_Written request A_
Please repeat a part of the Lakes District travel account word for word, starting with "After The Torres" and going on through "have done ?".
_Written request B_
Carry on with the Lakes District travel account from the point where it stops.

_Selected excerpt_
4. Chile - The Lakes District



Covering 24 Jan 2019 - 29 Jan 2019      


well this might look like England but it's southern Chile
 - coming in to land at Puerto Montt


After The Torres del Paine National Park we begin to head back northwards.  On a map it doesn’t look far but from Punta Arenas to Puerto Montt in a straight line is 811 miles.  By road the route has to go via Argentina and is 1,347 miles which because of the dearth of roads down here in deepest Patagonia even runs for some way along the Atlantic coast.  We flew.  Well, what would you have done ?


Puerto Montt is a busy port at the southern end of Chile’s Lakes District and we only spent a night stop here before catching a proper local bus to our intended base for a few days, Puerto Varas.  These are not the local buses beloved of travel documentaries with boxes of chickens tied on the roof and piglets running about inside, just friendly local people and a helpful driver for an hour’s trip costing next to nothing.

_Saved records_
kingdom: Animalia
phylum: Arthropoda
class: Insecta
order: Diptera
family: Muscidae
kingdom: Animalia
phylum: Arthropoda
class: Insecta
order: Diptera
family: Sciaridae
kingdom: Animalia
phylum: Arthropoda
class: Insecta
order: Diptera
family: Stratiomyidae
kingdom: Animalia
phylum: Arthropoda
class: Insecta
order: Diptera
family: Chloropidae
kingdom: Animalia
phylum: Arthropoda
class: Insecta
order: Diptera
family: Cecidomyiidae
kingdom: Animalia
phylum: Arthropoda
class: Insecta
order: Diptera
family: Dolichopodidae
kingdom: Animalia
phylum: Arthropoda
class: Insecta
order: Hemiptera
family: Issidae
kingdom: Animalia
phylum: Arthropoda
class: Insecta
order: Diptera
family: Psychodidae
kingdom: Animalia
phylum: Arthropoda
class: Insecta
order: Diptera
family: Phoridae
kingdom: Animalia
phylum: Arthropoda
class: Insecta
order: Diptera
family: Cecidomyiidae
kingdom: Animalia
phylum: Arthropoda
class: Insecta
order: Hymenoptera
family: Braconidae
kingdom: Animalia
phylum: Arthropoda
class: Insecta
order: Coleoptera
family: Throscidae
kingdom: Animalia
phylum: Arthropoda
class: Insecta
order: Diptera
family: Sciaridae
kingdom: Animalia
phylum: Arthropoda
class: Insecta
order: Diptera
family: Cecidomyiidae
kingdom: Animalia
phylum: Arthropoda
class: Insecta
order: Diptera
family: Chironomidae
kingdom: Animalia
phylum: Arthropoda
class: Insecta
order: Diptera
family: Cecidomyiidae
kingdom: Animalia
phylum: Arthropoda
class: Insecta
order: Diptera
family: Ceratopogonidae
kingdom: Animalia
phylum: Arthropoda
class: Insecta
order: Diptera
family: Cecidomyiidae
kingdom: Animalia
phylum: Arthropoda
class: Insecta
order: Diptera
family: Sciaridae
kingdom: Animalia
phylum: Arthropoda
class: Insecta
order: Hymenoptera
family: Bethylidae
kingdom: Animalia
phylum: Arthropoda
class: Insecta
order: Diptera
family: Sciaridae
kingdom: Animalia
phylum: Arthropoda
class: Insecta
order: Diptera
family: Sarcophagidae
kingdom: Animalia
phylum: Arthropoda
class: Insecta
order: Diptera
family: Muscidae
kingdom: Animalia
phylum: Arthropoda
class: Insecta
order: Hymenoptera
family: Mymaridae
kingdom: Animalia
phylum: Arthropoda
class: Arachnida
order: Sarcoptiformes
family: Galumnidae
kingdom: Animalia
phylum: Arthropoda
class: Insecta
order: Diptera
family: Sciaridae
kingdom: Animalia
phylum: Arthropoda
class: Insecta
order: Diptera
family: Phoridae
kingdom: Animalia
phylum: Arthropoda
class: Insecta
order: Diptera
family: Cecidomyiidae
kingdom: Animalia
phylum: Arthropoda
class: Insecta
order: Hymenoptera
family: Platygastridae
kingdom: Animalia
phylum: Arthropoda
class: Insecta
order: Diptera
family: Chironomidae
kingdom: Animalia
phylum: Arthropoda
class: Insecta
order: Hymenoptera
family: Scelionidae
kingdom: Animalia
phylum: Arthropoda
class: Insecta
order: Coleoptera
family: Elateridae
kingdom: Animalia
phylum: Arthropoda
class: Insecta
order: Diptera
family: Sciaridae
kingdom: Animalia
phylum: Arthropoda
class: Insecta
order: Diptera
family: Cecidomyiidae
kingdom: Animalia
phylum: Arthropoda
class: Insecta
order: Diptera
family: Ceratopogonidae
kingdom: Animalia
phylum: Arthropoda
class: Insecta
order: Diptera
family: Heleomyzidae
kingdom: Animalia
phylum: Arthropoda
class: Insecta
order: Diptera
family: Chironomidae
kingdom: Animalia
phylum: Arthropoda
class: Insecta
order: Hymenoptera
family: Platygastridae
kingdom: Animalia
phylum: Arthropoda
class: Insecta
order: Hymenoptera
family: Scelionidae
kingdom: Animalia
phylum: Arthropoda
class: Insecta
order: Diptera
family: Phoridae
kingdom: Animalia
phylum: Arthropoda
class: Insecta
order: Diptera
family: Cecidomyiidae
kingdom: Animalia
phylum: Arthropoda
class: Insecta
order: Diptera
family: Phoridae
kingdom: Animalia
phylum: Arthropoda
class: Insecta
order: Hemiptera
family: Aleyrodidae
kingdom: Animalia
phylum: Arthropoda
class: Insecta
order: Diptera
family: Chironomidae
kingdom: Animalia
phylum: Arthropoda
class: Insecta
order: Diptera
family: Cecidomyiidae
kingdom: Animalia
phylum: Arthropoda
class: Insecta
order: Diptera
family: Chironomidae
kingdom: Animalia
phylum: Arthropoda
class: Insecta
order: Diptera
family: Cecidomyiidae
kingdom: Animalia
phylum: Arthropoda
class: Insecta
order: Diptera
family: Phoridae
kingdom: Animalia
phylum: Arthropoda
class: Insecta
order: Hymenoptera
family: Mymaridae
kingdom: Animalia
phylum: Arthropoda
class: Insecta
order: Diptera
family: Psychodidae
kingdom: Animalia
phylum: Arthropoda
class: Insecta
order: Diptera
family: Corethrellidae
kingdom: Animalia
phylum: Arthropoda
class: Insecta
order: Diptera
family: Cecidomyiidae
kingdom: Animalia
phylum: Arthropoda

_Final result A_
After The Torres del Paine National Park we begin to head back northwards.  On a map it doesn’t look far but from Punta Arenas to Puerto Montt in a straight line is 811 miles.  By road the route has to go via Argentina and is 1,347 miles which because of the dearth of roads down here in deepest Patagonia even runs for some way along the Atlantic coast.  We flew.  Well, what would you have done ?

_Final result B_
Puerto Varas is set upon gentle hills sloping down to a beautiful lake and at the lakeside it looks much more like something in France or Italy than Cumbria.  Across the lake and making it look even less like Cumbria and even France or Italy was a perfect cone of snow-covered volcano dominating the view.  They call this area The Lakes District but there isn’t a single mention of Wordworth’s Cottage.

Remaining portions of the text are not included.